ROANOKE TIMES

                         Roanoke Times
                 Copyright (c) 1995, Landmark Communications, Inc.

DATE: SUNDAY, April 29, 1990                   TAG: 9004300219
SECTION: EDITORIAL                    PAGE: F-3   EDITION: METRO 
SOURCE: STEVE FISHER
DATELINE:                                 LENGTH: Long


STRIKE IS OVER, BUT NOT COALFIELD WOES

ALTHOUGH the United Mine Workers' 10 1/2-month strike against Pittston Coal was settled some weeks ago, union members and their families still are celebrating. Their celebration is not likely to be permanent, however, for the new contract will have little or no impact on the major problems faced by most coalfield residents.

Pittston was out to break the union, and company officials proclaimed that they were ready to endure a two-year strike. But the union would not buckle, and eventually won company concessions on almost every crucial issue.

Union negotiators successfully fought efforts to cut pension benefits or active miners' 100-percent health-care coverage. The contract provides job-security protection, and offers laid-off miners the right to claim jobs at Pittston's non-union mines and at the mines of its contractors. Labor and citizen victories are hard to come by in the Appalachian mountains, and one of this magnitude merits celebration.

Yet, as important as this victory is to the UMW and the labor movement in general, it will not improve the quality of life in the coalfields, where a high percentage of residents fall below the national poverty line. School test-scores in coal areas are well below national averages, while the school-dropout rate is higher and getting worse. By even conservative estimates, there is an immediate housing need of at least 150,000 units in the counties of central Appalachia. Mobile homes constitute the great majority of new housing starts in most coalfield counties.

The Pittston miners kept their full health-care coverage, but their local health-care system is in disarray. Rural Appalachians have long faced the problem of too few hospitals, doctors and other health services. In the 1960s and '70s, these problems were somewhat alleviated by the development of community-based primary-care centers serving many Appalachian towns. But the Reagan budget cuts and the shift to state block-grants forced many of the clinics to close or to reduce severely services and staff.

Coalfied communities face additional health problems related to work and the environment. The new contract will not stop thousands of miners from dying each year from black lung nor will it make coal mining, one of the nation's most dangerous occupations, noticeably safer. It will not remove the health threats to coalfield residents from water pollution due to acid mine-drainage, property damage from longwall mining, or the flooding that comes with strip mines.

Some Pittston miners may have increased job security, but heavy lay-offs and mine closings over the past decade throughout central Appalachia have left thousands of families without work. Forecasts suggest that although coal production will increase, the number of mining jobs will continue to decrease. For example, Pittston will no doubt increase production at its mechanized longwall mines, where it will need fewer miners.

Nor will the new contract change the power relationships within the Appalachian region. Resources will remain tightly controlled in the hands of a few, primarily absentee, corporations that reinvest their profits outside the region while paying little in mineral and property taxes at the local level. State right-to-work laws and a pro-management National Labor Relations Board will still hinder labor-organizing efforts. Textile plants and other manufacturing concerns will continue to ship jobs abroad.

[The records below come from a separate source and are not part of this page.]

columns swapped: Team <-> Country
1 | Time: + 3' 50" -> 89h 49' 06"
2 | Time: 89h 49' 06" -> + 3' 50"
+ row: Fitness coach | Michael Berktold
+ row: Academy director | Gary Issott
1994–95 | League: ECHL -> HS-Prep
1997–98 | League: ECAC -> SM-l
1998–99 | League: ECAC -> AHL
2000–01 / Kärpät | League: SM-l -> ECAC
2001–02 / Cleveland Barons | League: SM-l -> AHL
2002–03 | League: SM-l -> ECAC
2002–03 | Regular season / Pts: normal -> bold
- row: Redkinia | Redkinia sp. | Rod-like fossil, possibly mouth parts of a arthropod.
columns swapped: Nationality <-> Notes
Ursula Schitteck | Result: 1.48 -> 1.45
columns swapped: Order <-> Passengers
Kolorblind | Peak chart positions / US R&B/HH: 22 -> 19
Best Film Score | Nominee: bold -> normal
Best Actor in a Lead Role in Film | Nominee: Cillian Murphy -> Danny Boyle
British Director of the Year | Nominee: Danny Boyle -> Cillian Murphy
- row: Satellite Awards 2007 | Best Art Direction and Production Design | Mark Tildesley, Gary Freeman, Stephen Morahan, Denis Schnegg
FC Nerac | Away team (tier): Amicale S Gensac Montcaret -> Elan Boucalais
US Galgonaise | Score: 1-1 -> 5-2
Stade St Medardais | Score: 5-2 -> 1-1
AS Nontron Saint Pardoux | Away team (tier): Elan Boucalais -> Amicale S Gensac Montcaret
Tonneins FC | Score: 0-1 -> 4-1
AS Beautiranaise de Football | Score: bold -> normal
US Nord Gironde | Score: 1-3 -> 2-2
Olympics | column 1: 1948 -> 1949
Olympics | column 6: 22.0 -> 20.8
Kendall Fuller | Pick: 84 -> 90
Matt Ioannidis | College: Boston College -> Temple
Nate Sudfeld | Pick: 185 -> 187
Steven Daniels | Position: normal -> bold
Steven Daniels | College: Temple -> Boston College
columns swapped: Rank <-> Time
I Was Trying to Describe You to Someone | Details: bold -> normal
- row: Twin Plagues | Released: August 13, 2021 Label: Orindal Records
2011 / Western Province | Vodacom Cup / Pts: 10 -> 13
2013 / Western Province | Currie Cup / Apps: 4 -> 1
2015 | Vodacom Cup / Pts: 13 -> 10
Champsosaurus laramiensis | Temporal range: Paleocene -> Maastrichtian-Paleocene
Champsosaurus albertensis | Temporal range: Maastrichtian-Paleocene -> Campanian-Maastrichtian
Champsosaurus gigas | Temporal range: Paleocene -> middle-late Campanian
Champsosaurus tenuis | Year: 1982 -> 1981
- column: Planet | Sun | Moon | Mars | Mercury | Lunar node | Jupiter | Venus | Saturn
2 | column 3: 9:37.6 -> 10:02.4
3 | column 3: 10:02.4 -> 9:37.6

This brief but incomplete list of woes is not meant to diminish what the miners have accomplished, but rather to call attention to the widespread and deeply entrenched nature of Appalachia's problems. But these problems are not unique to the region.

Appalchia's problems may be more severe than in some other sections of the nation, but they are not fundamentally different from those faced by poor and working-class people elsewhere. And the solutions to these problems are similar to what citizen and labor movements are fighting for throughout the United States: full employment, national health insurance, effective and rigorously enforced environmental and occupational-safety laws, meaningful plant-closing legislation, a substantially increased minimum wage, and education and housing reform.

This is a national agenda that will require Appalachians to forge links with groups fighting for social and economic justice in other parts of the country. Indeed, the Pittston strike confirms the importance of such links.

From the beginning, union strategists consciously made the strike a national issue. Strike leaders brought in political figures and labor leaders from around the world. They encouraged involvement by religious leaders; won endorsements from peace, environmental and women's groups; and frequently compared their struggle to the black civil-rights movement. Union members traveled all over the country pleading their cause, while members from other unions were encouraged to visit the strike site and join the picket lines. All these activities helped bring about the federal involvement that led to a settlement.

With the strike resolved, and the union the apparent winner, it's now very easy to fool ourselves into thinking that coalfield residents have improved their lot, rather than simply held the line in one bitter skirmish. The news glare has subsided, so the reality of poverty in Appalachia can be most conveniently put out of mind.